Next: Web Services and Related Works at CDS
Up: Algorithms & Classification
Previous: A Data Inventory Service for the Virtual Observatory
Table of Contents - Subject Index - Author Index - Search - PS reprint - PDF reprint

Thomas, B. & Shaya, E. 2003, in ASP Conf. Ser., Vol. 314 Astronomical Data Analysis Software and Systems XIII, eds. F. Ochsenbein, M. Allen, & D. Egret (San Francisco: ASP), 323

Proposal for a Quantity-based Data Model in the Virtual Observatory

Brian Thomas and Edward Shaya1
Code 630.1, Goddard Space Flight Center/NASA, Greenbelt, MD 20771

Abstract:

We propose the beginnings of a data model for the Virtual Observatory (VO) built up from simple ``quantity'' objects. In this paper we present how an object-oriented, domain (or namespace)-scoped simple quantity may be used to describe astronomical data. Our model is designed around the requirements that it be searchable and serve as a transport mechanism for all types of VO data and meta-data. In this paper we describe this model in terms of an OWL ontology and UML diagrams. An XML schema is available online.

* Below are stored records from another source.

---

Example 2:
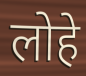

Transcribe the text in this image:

लोहे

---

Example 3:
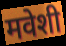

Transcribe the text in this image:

मवेशी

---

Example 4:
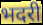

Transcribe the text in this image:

भदरी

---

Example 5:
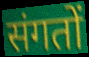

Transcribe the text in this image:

संगतों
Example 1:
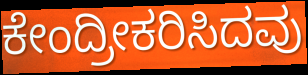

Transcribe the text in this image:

ಕೇಂದ್ರೀಕರಿಸಿದವು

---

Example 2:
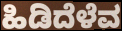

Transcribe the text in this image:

ಹಿಡಿದೆಳೆವ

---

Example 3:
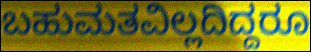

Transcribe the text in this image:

ಬಹುಮತವಿಲ್ಲದಿದ್ದರೂ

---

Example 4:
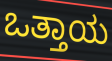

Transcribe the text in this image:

ಒತ್ತಾಯ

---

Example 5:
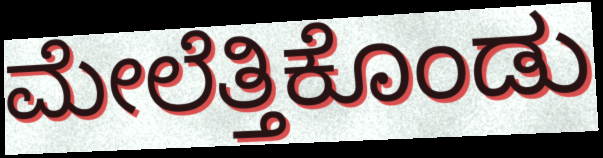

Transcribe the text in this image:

ಮೇಲೆತ್ತಿಕೊಂಡು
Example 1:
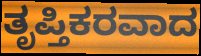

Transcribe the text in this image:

ತೃಪ್ತಿಕರವಾದ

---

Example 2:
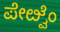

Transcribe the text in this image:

ಪೇೞ್ವೆಂ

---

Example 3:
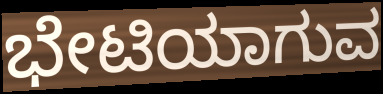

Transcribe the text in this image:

ಭೇಟಿಯಾಗುವ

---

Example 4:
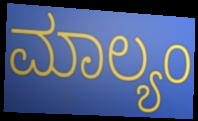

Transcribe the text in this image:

ಮಾಲ್ಯಂ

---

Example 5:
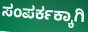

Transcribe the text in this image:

ಸಂಪರ್ಕಕ್ಕಾಗಿ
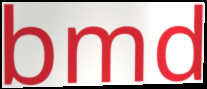
bmd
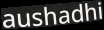
aushadhi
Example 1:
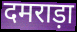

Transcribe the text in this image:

दमराड़ा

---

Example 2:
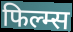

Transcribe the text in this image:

फिल्म्स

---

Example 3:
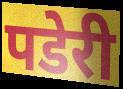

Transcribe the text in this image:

पडेरी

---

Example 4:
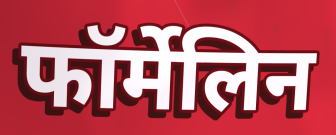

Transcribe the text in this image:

फॉर्मेलिन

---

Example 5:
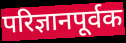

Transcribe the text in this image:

परिज्ञानपूर्वक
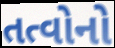
તત્વોનો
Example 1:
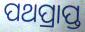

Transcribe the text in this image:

ପଥପ୍ରାପ୍ତ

1. Introduction: an object- and domain-oriented approach

The VO community is currently attempting to formulate a data model which might be shared across all data repositories and used to facilitate the query, exchange and fusion of astronomical data. This fundamental requirement must also be coupled with the need for this data model to be able to replicate the structure and content of the data at any participating VO data repository. One possible avenue is to utilize an object-oriented methodology to reuse important concepts and perhaps allow for a mechanism whereby a computer may decompose advanced child concepts into more digestible parent concept parts. As Plante (2002) has argued this kind of approach, if done within a single domain, will result in an increasing problem both for initial development and long-term maintenance of the VO data model meta-data. If we however sever the connection of the data model to the astronomical meta-data we will allow for much greater progress on the problem of developing the data model and its maintenance.

What is needed by the VO community is a new data model which contains the ability to be extended in an object-oriented fashion, has domains which may allow for separate communities within the VO to apply their expertise without stepping on other areas of work, and has the ability to be used as an exchange format across the Internet.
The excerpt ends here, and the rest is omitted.